[TEXT SECTION]

Re: Manual execution vs v$session discrepancy

  • From: Ram Raman <veeeraman@xxxxxxxxx>
  • To: Jonathan Lewis <jonathan@xxxxxxxxxxxxxxxxxx>
  • Date: Wed, 9 Sep 2015 19:30:13 -0500

Jonathan,

We have run into a very similar situation with another SQL in our prod
environment again. The awr reports also show average of 4 seconds/exec for
this query in consideration.

I decided to trace the query anyway, but I am not lucky there. I know the
sessionid, but when I set the trace I am not able to locate the trace file.
I cannot modify the query in the app server since that is a different
group; I set the trace on at level 8 with dbms_system.set_ev. v$session
shows trace enabled for the session in qn, but I do not know which one is
the trace file. I tried trcsess by giving it sid.serial#, that seems to
produce a file with just 4 lines and no useful info.

I can sample the sql bind capture but as before, the values from there
return superfast when i run the query for those values. I used the values
used while peeking (thanks to Jonathans blog), still the results were fast
with those values. fyi, I test these values in prod itself. child_cursors
- maybe one or two. I should have checked for variation in the child
cursors, but was too busy. this is a psft fin app. as before several 1000
executions per day.

[/TEXT SECTION]

Please quote the post above on the SQL trace problem word for word, beginning at "We have run" and stopping after "locate the trace file.".

[DATA BLOCK]

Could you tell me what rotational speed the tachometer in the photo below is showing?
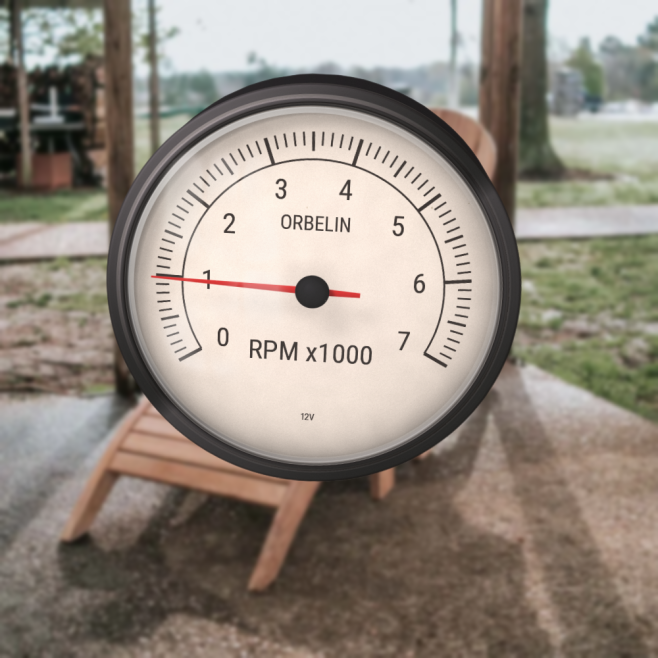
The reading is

[/DATA BLOCK]

ANSWER BELOW:
We have run into a very similar situation with another SQL in our prod
environment again. The awr reports also show average of 4 seconds/exec for
this query in consideration.

I decided to trace the query anyway, but I am not lucky there. I know the
sessionid, but when I set the trace I am not able to locate the trace file.